This salad makes a great appetizer for dinner parties or holiday meals. The flavors are bright and tangy, and it’s both quick to make and very beautiful. Be sure to use Belgian endive leaves that have a lot of magenta to them for the strongest visual effect. I have adapted this recipe somewhat; the original comes from a thoughtful cookbook on healthy eating in which all of the dishes are organized according to color. This was listed under the “Autumn” section of “Purple and blue,” along with recipes involving purple cabbage, capsicum, figs, grapes, currants, and eggplant. This serves four.
You will need:
- 2 heads purple-tipped Belgian endive, leaves removed and rinsed
- 4 tsp rice wine vinegar
- 1 lb. fresh or thawed lump crabmeat
- 1 T minced fresh tarragon
- 2 T olive oil
- 1 T mayonnaise
- 2 tsp chopped capers
- Tabasco sauce
- Worcestershire sauce
- 1 T lemon juice
- salt and freshly ground black pepper
1. Chill four salad plates. Arrange three or four endive leaves on each plate. Coarsely chop the rest of the leaves and toss them into loose beds atop the arrangements.
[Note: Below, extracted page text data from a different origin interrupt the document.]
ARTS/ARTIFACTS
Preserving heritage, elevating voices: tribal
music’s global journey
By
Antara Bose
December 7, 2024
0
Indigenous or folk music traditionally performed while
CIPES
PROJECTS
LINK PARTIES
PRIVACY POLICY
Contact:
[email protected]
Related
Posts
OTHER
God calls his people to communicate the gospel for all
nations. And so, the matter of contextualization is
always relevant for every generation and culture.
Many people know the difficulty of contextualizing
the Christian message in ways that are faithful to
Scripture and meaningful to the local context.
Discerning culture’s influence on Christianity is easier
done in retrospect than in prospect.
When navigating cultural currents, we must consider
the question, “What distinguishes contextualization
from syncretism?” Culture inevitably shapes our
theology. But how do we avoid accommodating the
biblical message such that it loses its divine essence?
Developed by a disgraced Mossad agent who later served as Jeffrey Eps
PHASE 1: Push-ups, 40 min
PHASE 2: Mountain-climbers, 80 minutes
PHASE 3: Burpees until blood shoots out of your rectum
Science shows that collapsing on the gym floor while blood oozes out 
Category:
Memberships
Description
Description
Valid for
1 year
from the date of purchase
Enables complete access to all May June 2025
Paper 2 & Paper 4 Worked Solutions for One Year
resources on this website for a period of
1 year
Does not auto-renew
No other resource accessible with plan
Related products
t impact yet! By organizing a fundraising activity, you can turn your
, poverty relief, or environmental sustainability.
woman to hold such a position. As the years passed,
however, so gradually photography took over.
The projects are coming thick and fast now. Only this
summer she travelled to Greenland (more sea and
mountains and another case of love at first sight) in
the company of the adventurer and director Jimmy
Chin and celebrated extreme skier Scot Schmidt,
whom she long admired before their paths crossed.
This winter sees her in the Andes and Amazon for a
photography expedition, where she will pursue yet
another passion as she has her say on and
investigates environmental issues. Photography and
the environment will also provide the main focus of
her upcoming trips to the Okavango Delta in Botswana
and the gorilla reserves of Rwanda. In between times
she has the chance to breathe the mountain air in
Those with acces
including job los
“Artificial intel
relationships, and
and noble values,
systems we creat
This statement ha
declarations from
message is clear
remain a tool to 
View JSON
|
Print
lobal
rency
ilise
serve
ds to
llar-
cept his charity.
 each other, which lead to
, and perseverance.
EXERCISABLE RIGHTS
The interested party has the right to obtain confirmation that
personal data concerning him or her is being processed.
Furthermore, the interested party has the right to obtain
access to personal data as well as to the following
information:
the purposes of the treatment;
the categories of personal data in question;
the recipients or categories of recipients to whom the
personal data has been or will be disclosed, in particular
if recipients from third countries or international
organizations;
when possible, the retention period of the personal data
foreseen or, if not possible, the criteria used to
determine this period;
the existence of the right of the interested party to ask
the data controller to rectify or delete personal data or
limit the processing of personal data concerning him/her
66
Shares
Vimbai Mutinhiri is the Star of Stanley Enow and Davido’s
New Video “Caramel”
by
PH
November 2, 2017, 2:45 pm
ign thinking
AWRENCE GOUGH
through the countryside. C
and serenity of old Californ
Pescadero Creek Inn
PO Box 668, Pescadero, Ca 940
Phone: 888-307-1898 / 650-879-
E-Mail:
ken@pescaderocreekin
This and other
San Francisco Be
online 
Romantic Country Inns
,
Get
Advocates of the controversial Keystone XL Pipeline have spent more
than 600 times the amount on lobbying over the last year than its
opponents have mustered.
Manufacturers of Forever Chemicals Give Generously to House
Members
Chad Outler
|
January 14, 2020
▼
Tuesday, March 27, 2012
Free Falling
2. Combine the rest of the ingredients in a bowl and season to taste – 2 or more healthy shakes of Tabasco, and a single shake of Worcestershire ought to be enough. Some measure hot sauce by the drop; I like to overdo it. Only mix until well combined – too much handling can make the crabmeat mushy.
3. Divide the crab mixture equally between the plates and mound it up on the piles of endive. Crack some more pepper over the top, or sprinkle with paprika and more lemon juice.
Serve immediately. This pairs well with hot crusty bread and olive oil for dipping, and with minerally white wines, such as some Pinot Grigios. Follow up with warmer fare, like soup with dumplings or mushroom ragout and polenta.